What's for breakfast?
Thu, 6 June, 2019
I’m with Winnie the Pooh, totally. When I wake up in the morning, the first thing I think about is ‘What’s for breakfast?’ When I realise it’s Saturday (porridge) or Sunday (egg on toast, then cake) I perk up instantly. You might say I’d perk up anyway seeing as it’s the weekend – and you might be mostly right – but what’s for breakfast should be just as important as the rest of the day ahead.
And yet it’s the most contentious of meals; with the trending views on whether to have it and what to have for it see-sawing constantly. Breakfast like a king or break the fast at lunch? Fuel up to keep going or boost your brainpower by keeping stomach empty? The meal you don’t go out for with a date (unless as a serious innuendo) and the one not included in the concept of fine dining.

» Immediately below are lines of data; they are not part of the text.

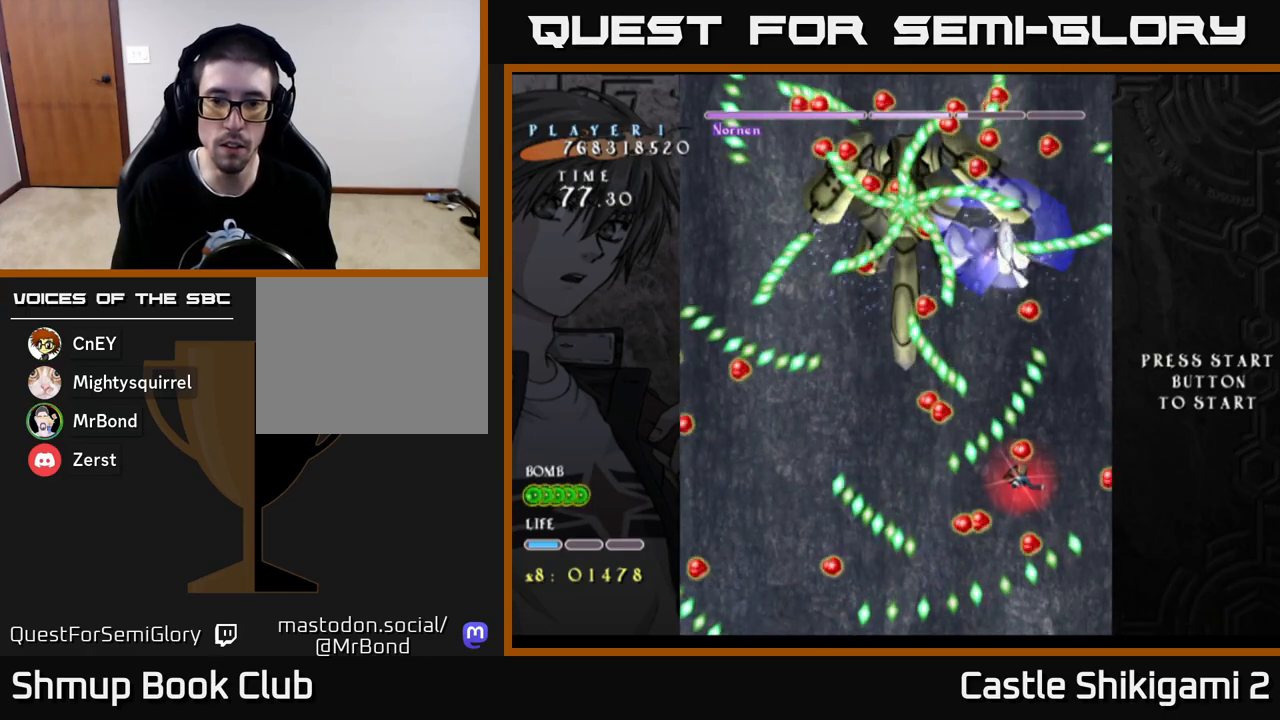
{"buttons": ["X", "DPAD_DOWN", "DPAD_RIGHT"], "left_stick": "center", "right_stick": "center", "events": [[333, "DPAD_DOWN", "up"], [467, "DPAD_DOWN", "down"], [500, "DPAD_RIGHT", "down"]]}
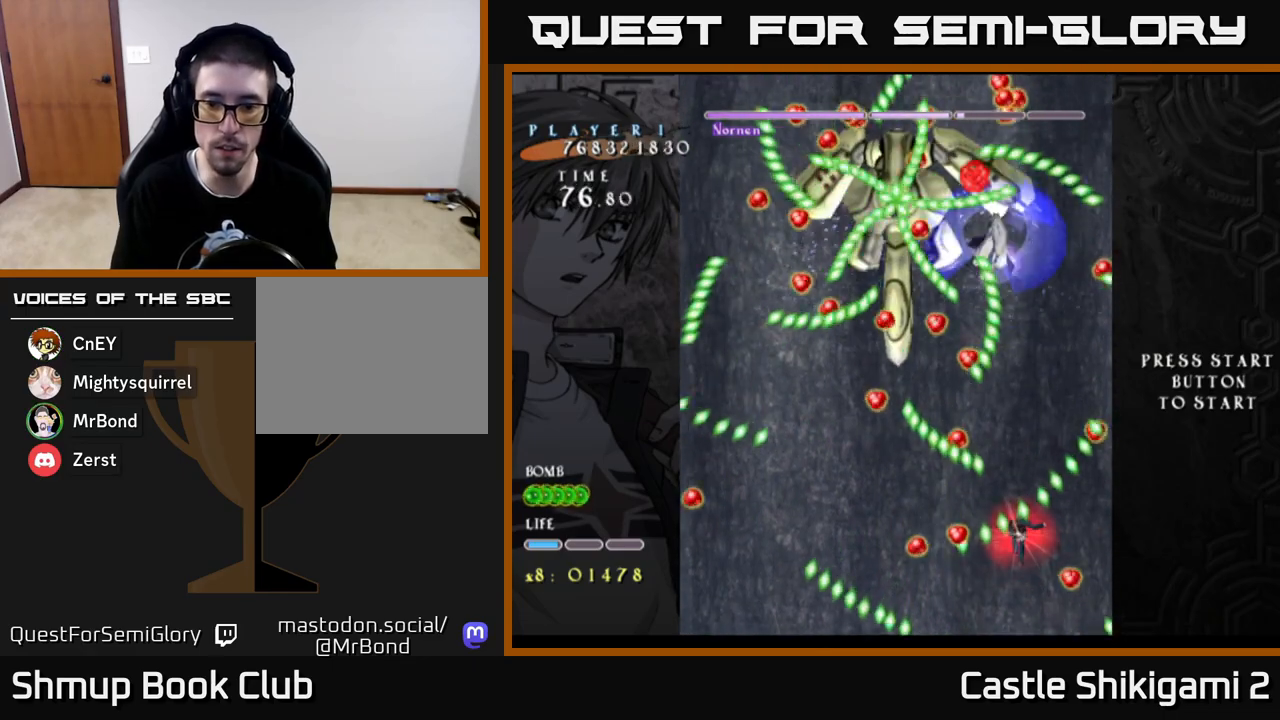
{"buttons": ["X", "DPAD_DOWN", "DPAD_RIGHT"], "left_stick": "center", "right_stick": "center", "events": [[100, "DPAD_RIGHT", "up"], [450, "DPAD_RIGHT", "down"]]}
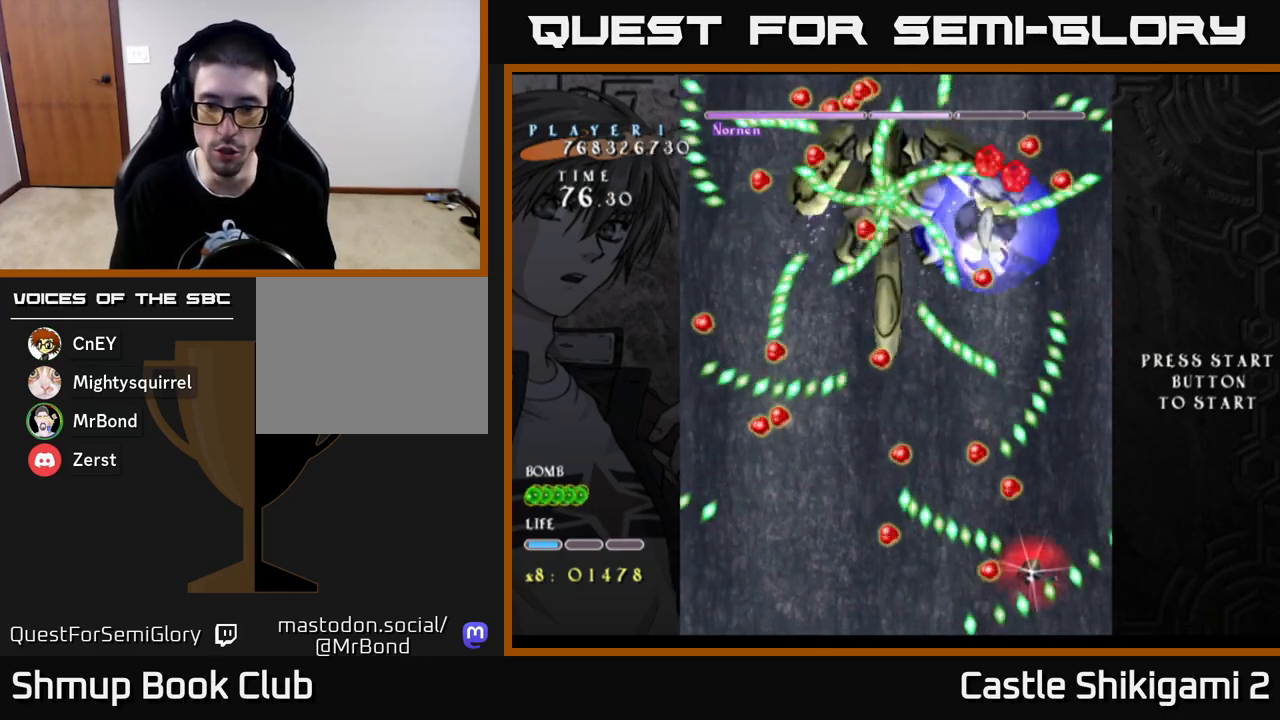
{"buttons": ["X", "DPAD_DOWN"], "left_stick": "center", "right_stick": "center", "events": [[50, "DPAD_RIGHT", "up"], [200, "DPAD_LEFT", "down"], [233, "DPAD_DOWN", "up"], [333, "DPAD_DOWN", "down"], [483, "DPAD_LEFT", "up"]]}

What people all over the world have for breakfast is a fascinating study. A croissant and black coffee; pancakes; full English (Irish, Scottish, Welsh); cold cuts (Germany), chocolate (Italy), sandwiches (Scandinavia), sloppy rice pudding (China) or miso soup (Japan). In spite of that wide array, most people everywhere boringly reach for a box of cereal and slop milk into a bowl. Except the ‘on the go’ species clutching the awful plastic sippy cups of coffee who are determined to go for the healthy pot of porridge from Pret and end up scoffing a pastry and a flapjack.
That is the next interesting thing: not many people have the same thing over and over again for lunch, let alone for dinner. Why do we put up with samey breakfasts all year round? Perhaps because it is the biggest effort to prepare it freshly on the day between looking for the PE kit, frantically ironing a shirt and trying to locate the work phone; all the while clutching a mascara wand. No wonder we grab an easy solution. But there are so many things that can be prepped the night before that lack of time is a lame excuse.
I have an ambivalent attitude to brekkie: I go through phases. Years ago I never used to eat anything; I wasn’t hungry until lunchtime. Then I’d have a piece of apple every morning for a time, or I’d succumb to the bulletproof trend or another. Now sometimes it’s just a scrambled egg sans bread, especially when I’m trying to lose weight. Sometimes it will be a pastry or a piece of cake, granola or overnight oats – or just a banana and a handful of blueberries. One of my favourites is also a no-recipe: a bowl of thick, fat silky yoghurt, Greek or strained at home, with generous drizzles of some fragrant honey.
I’m not going to advise anybody on what and whether they should eat in the morning. Full fry-up? Go for it, as long as it’s not every day (builders exempted). Cereal and milk? But go for something better than Frosties or similar sugar-laden stuff. A piece of toast? Make it wholemeal or sourdough. And if you feel like paying a bit more attention to the first meal of the day, I have plenty to choose from.